Constant Taillard publie en 1828, en trois volumes, Les Voyageurs en Italie, ou Relation du voyage de trois amis dans les diverses parties de l'Italie, en passant par le Tyrol, la Suisse et les Alpes. Ce roman épistolaire a d'abord une vocation de vulgarisation : comme l'indique son sous-titre, le récit entend en effet apporter des “Observations philosophiques et anecdotiques sur les Beautés du pays, ses Antiquités, ses Personnages remarquables ; sur l'état actuel de la Littérature, sur les Mœurs, les Usages et les Pratiques civiles et religieuses de ses habitans”.
L'intrigue est donc minimale : trois amis et leurs compagnes, personnages déjà employés par l'auteur dans un ouvrage similaire consacré à la France, décident de voyager séparément dans les Alpes et dans la péninsule italienne, en se divisant les régions et en s'adressant des lettres pour rendre compte de leurs périples respectifs.
L'Homme des champs est convoqué dans une missive relative au Mont Blanc, mais Delille y entre en concurrence avec Byron : c'est au poète anglais que le scripteur, Alphonse, emprunte sa citation principale, reléguant les vers du poète français dans une note.
LETTRE IX.
Alphonse à Jules.
Le Mont-Blanc.
Lorsque lord Byron visita le Mont-Blanc, “le roi des montagnes élevait dans les nuages son front resplendissant d'un diadême de neiges éternelles. Les glaciers lui servaient de ceinture ; assis sur son trône de rochers, il tenait suspendue l'avalanche foudroyante, et étendait son sceptre de glace sur les cimes respectueuses des monts d'alentour (i).”

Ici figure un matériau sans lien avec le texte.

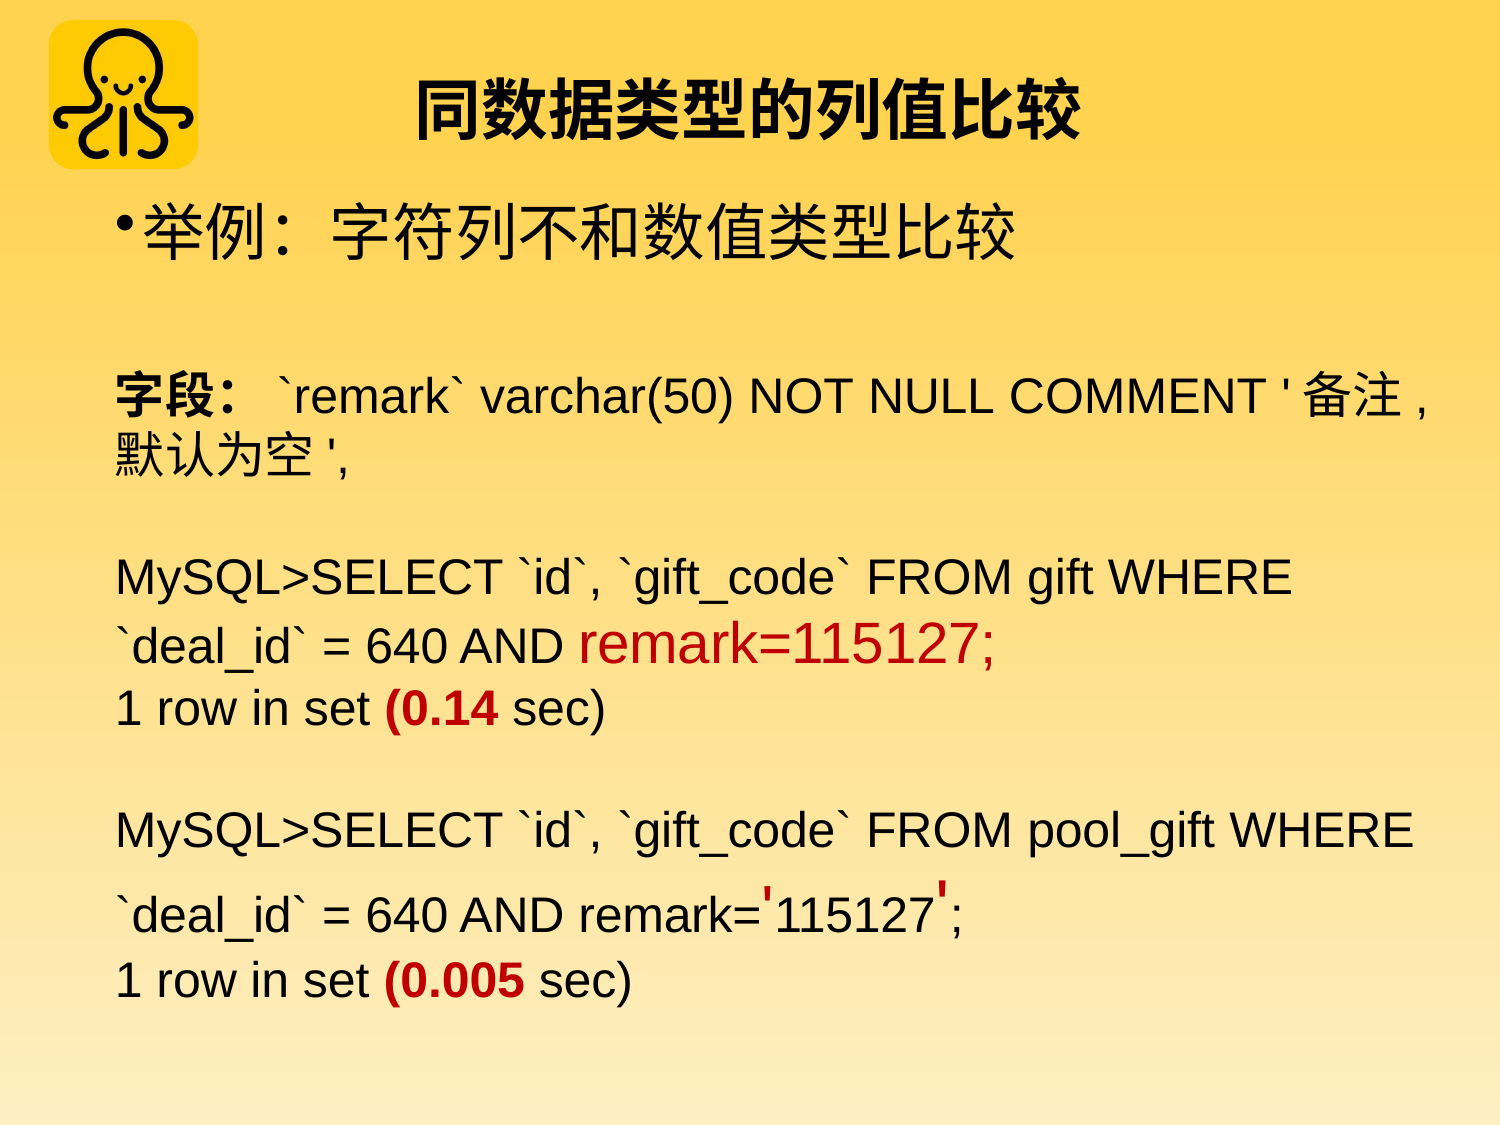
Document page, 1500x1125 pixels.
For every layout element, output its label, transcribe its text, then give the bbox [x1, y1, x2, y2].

text_box 举例：字符列不和数值类型比较 字段：`remark` varchar(50) NOT NULL COMMENT '备注, 默认为空', MySQL>SELECT `id`, `gift_code` FROM gift WHERE `deal_id` = 640 AND remark=115127; 1 row in set (0.14 sec) MySQL>SELECT `id`, `gift_code` FROM pool_gift WHERE `deal_id` = 640 AND remark='115127'; 1 row in set (0.005 sec) [112, 190, 1421, 1008]
title 同数据类型的列值比较 [315, 65, 1135, 190]
picture [48, 19, 199, 170]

Lord Byron s'exprime en poète : à ses yeux charmés tout respire la vie ; il lui faut des images brillantes, plutôt même que de la vérité.
Mais à nous, mon ami, c'est de la vérité qu'il faut. Si cette vérité parvient à plaire par les seuls charmes qui lui sont propres, tant mieux pour notre correspondance ; mais avant tout peignons la nature, elle seule au monde est vraiment belle.

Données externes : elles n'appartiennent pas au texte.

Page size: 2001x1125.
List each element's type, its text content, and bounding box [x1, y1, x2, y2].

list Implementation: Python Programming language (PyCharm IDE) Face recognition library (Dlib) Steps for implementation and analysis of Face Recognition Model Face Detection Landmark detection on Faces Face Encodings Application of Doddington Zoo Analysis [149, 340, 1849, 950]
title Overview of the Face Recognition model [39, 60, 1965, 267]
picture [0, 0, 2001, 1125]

Elevé à quatorze mille six cents pieds au-dessus du niveau de la mer, le Mont-Blanc l'est pourtant moins que le Chimboraço en
Amérique, lequel porte son sommet à dix-neuf mille trois cent deux pieds au-dessus de la même base ; mais il a trois cents pieds de plus au-dessus de Chamouny que le Chimboraço au-dessus de la vallée de Tapia.
(i) De neiges, de glaçons entassements énormes,
Du temple des frimas colonnades informes ;
Prismes éblouissants dont les pans azurés,
Défiant le soleil dont ils sont colorés,
Peignent de pourpre et d'or leur éclatante masse ;
Tandis que, triomphant sur son trône de glace,
L'Hiver s'enorgueillit de voir l'astre du jour
Embellir son palais et décorer sa cour.
(Delille1)
Vers concernés : chant 3, vers 343-350.
Si les mots de Delille et Byron servent à ouvrir la lettre, les deux écrivains n'en sont pas moins pareillement relégués dans la suite du chapitre, Alphonse délaissant la poésie au profit d'un discours qu'il juge plus vrai, marqué par des indications topographiques précises. Mais cette opposition entre poésie et vérité est loin d'être systématique dans le roman. Un peu plus tôt, dans la lettre III, une autre héroïne, Sophie, a déjà cité, à propos de la Fontaine de Vaucluse, les vers que Delille lui consacre dans Les Jardins ; or elle s'émerveille de constater que : “La pompe de la poésie a toute l'exactitude de la prose, et chaque vers porte en soi toute la vérité de la nature2.